**Problems to solve**
(a) In the TensorFlow on AWS GPU tutorial, which EC2 instance did the authors use?
(b) From the TensorFlow on AWS GPU tutorial, extract word for word the passage starting with "To get started, request" and going on through "Bazel (>= v0.2)".

**Text excerpt**
• • • •
H2O + TensorFlow on AWS GPU

TensorFlow on AWS GPU instance
In this tutorial, we show how to setup TensorFlow on AWS GPU instance and run H2O Tensorflow Deep learning demo.

To get started, request an AWS EC2 instance with GPU support. We used a single g2.2xlarge instance running Ubuntu 14.04.To setup TensorFlow with GPU support, following softwares should be installed:

  1. Java 1.8
  2. Python pip
  3. Unzip utility
  4. CUDA Toolkit (>= v7.0)
  5. cuDNN (v4.0)
  6. Bazel (>= v0.2)
  7. TensorFlow (v0.9)

To run H2O Tensorflow Deep learning demo, following softwares should be installed:

  1. IPython notebook
  2. Scala
  3. Spark
  4. Sparkling water

Software Installation:

#To install Java follow below steps: Type ‘Y’ on installation prompt
sudo add-apt-repository ppa:webupd8team/java
sudo apt-get update 
sudo apt-get install oracle-java8-installer
Update JAVA_HOME in ~/.bashrc 

export PATH=$PATH:$JAVA_HOME/bin 

# Execute following command to update current session: 
source ~/.bashrc 

#Verify version and path: 
java -version 


#AWS EC2 instance has Python installed by default. Verify if Python 2.7 is installed already:
python -V 

#Install pip 
sudo apt-get install python-pip 

#Install IPython notebook 
sudo pip install "ipython[notebook]"
• • • •
**Extracted records**

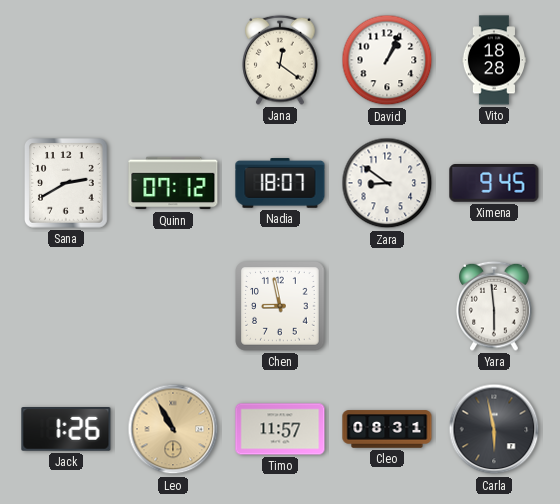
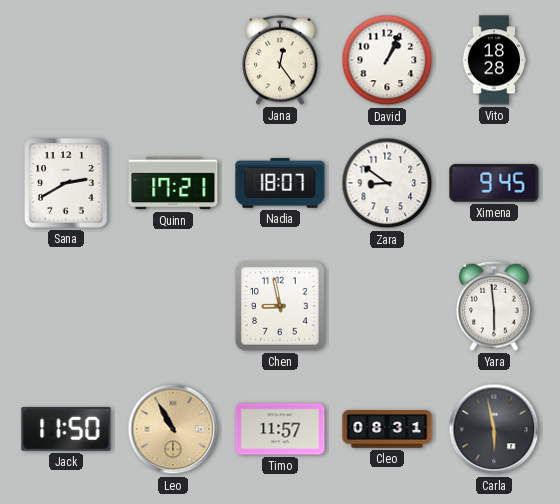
Jana: 12:21 -> 12:24
Quinn: 07:12 -> 17:21
Jack: 1:26 -> 11:50
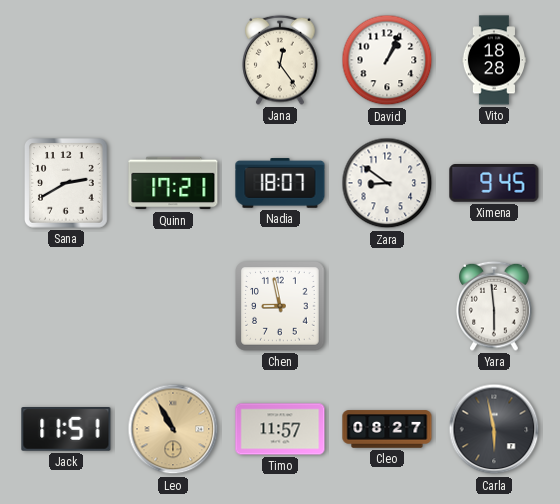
Jack: 11:50 -> 11:51
Cleo: 08:31 -> 08:27
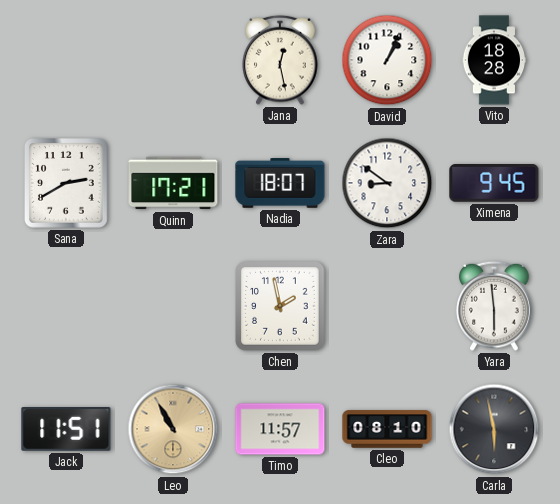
Jana: 12:24 -> 12:28
Chen: 8:58 -> 1:58
Cleo: 08:27 -> 08:10
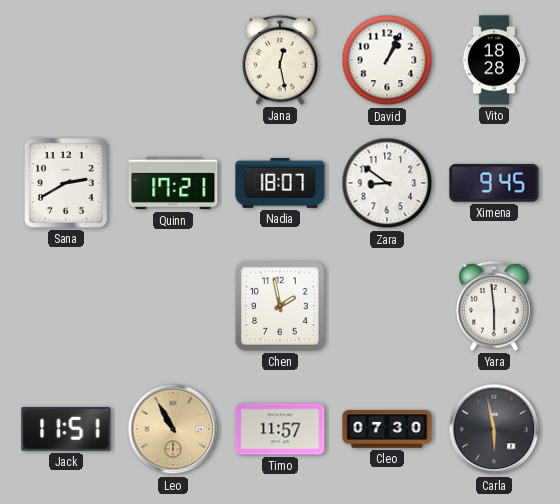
Cleo: 08:10 -> 07:30
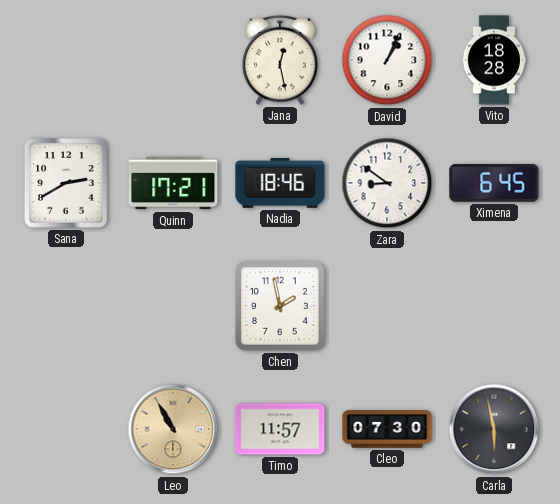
Nadia: 18:07 -> 18:46
Ximena: 9:45 -> 6:45
Yara: 5:59 -> none
Jack: 11:51 -> none
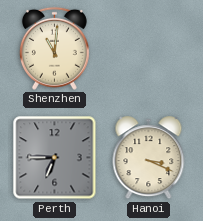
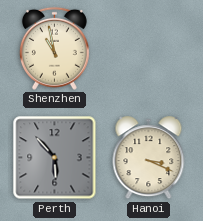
• • • •
**Answers per task**
(a) A single g2.2xlarge instance running Ubuntu 14.04.

(b)
To get started, request an AWS EC2 instance with GPU support. We used a single g2.2xlarge instance running Ubuntu 14.04.To setup TensorFlow with GPU support, following softwares should be installed:

  1. Java 1.8
  2. Python pip
  3. Unzip utility
  4. CUDA Toolkit (>= v7.0)
  5. cuDNN (v4.0)
  6. Bazel (>= v0.2)